## [Records for the task]
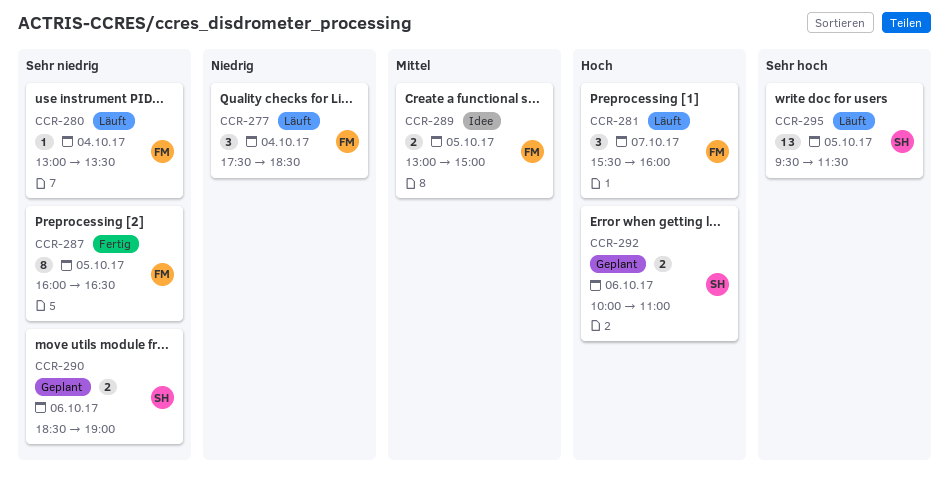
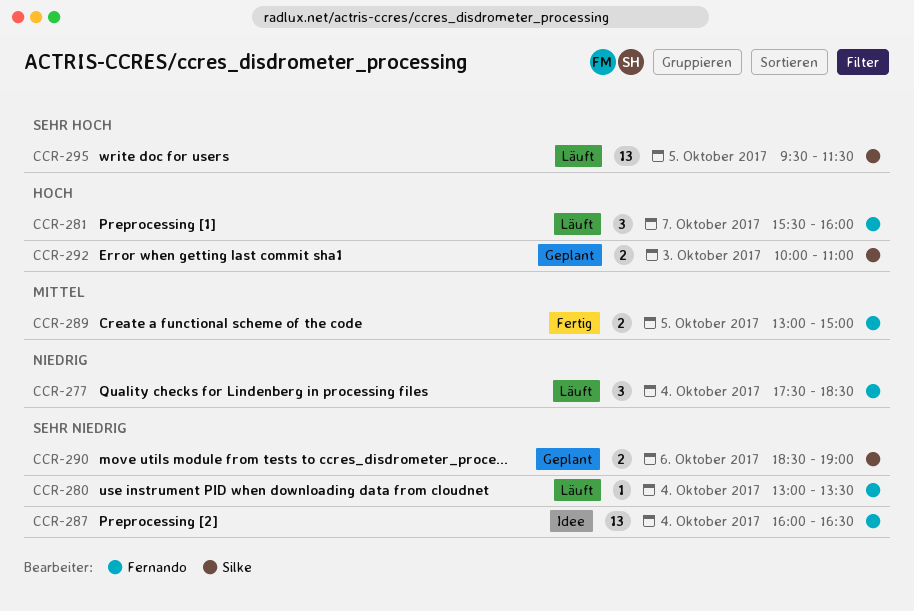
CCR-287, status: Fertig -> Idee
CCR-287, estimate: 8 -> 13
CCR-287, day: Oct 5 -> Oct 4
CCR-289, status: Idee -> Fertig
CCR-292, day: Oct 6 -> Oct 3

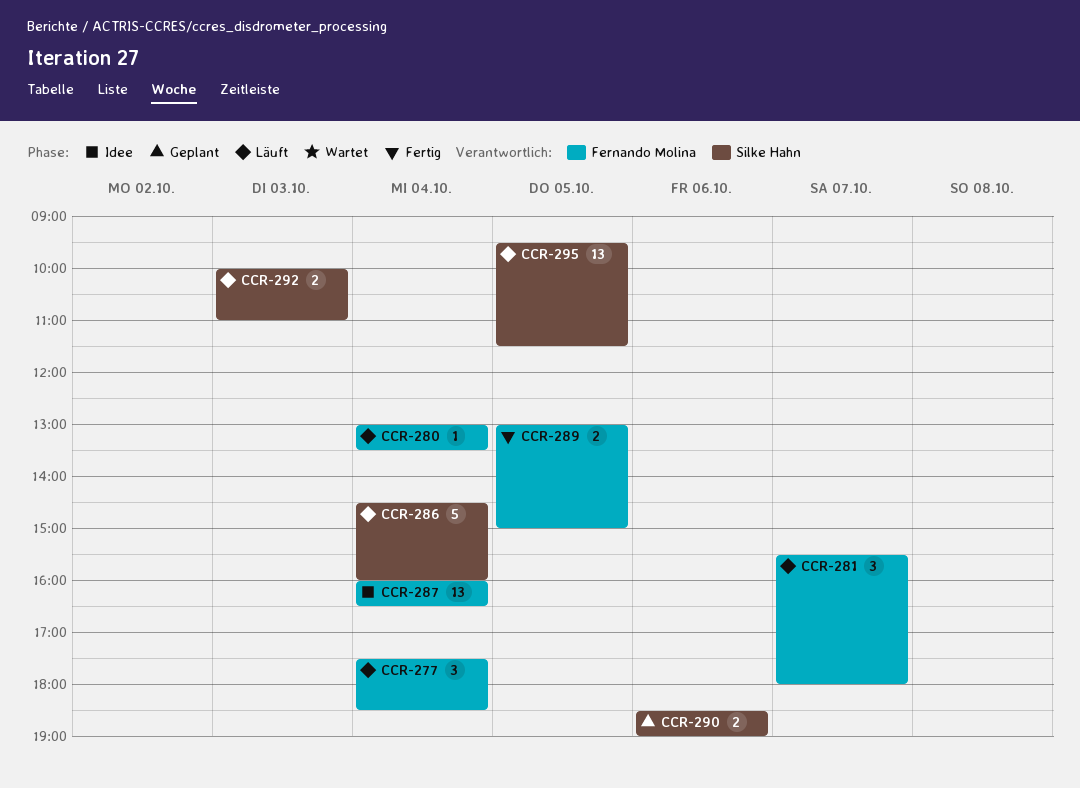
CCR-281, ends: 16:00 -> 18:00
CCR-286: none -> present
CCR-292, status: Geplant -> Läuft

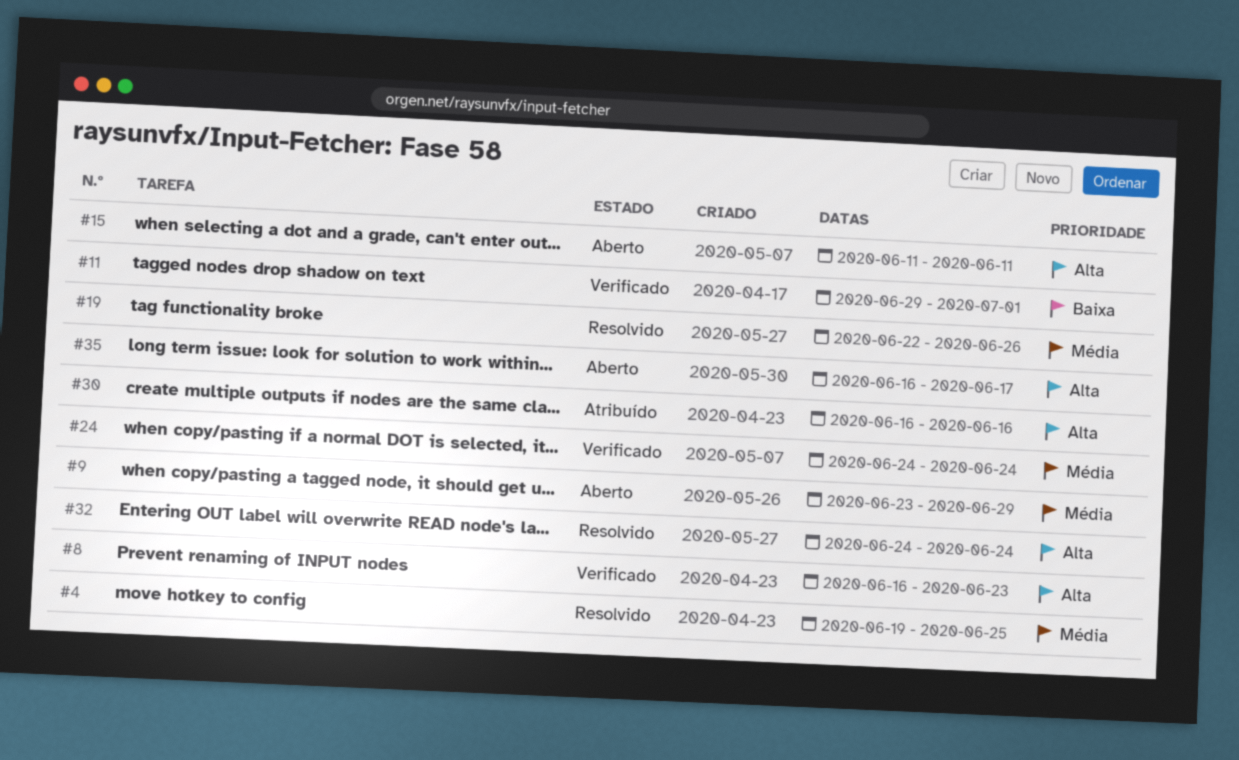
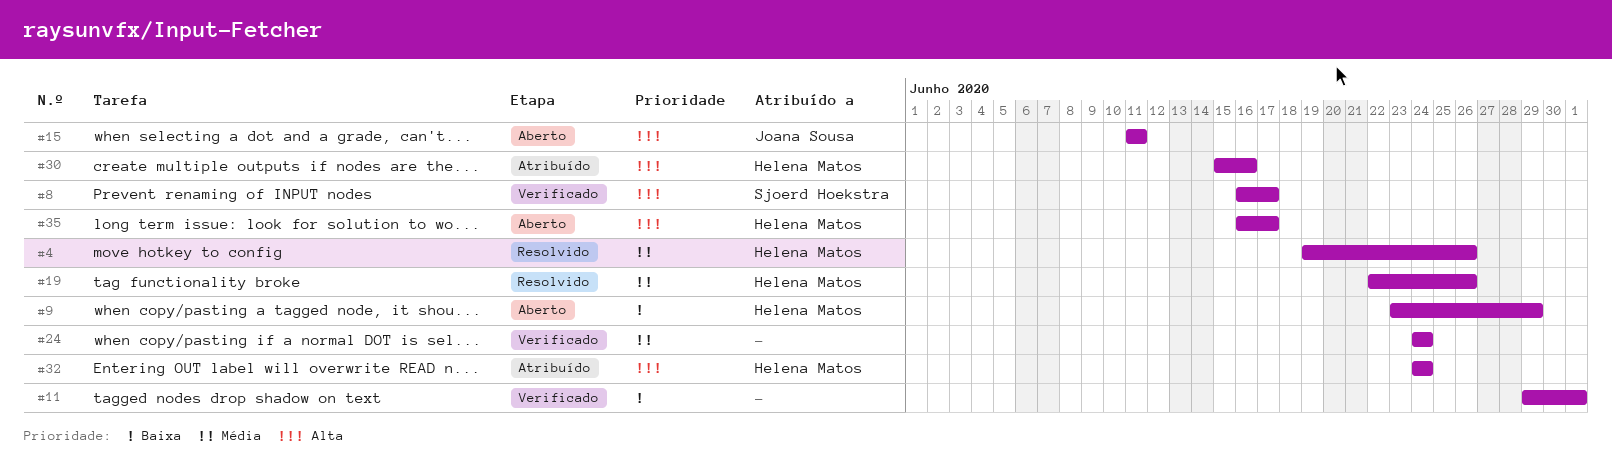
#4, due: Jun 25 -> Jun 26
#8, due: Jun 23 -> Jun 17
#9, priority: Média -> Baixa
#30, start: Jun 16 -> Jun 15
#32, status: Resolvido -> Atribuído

## [Exercise]
Give back every entry in full, exactly as written, with no picture included.

## [Written answer]
CCR-287, status: Fertig -> Idee
CCR-287, estimate: 8 -> 13
CCR-287, day: Oct 5 -> Oct 4
CCR-289, status: Idee -> Fertig
CCR-292, day: Oct 6 -> Oct 3

CCR-281, ends: 16:00 -> 18:00
CCR-286: none -> present
CCR-292, status: Geplant -> Läuft

#4, due: Jun 25 -> Jun 26
#8, due: Jun 23 -> Jun 17
#9, priority: Média -> Baixa
#30, start: Jun 16 -> Jun 15
#32, status: Resolvido -> Atribuído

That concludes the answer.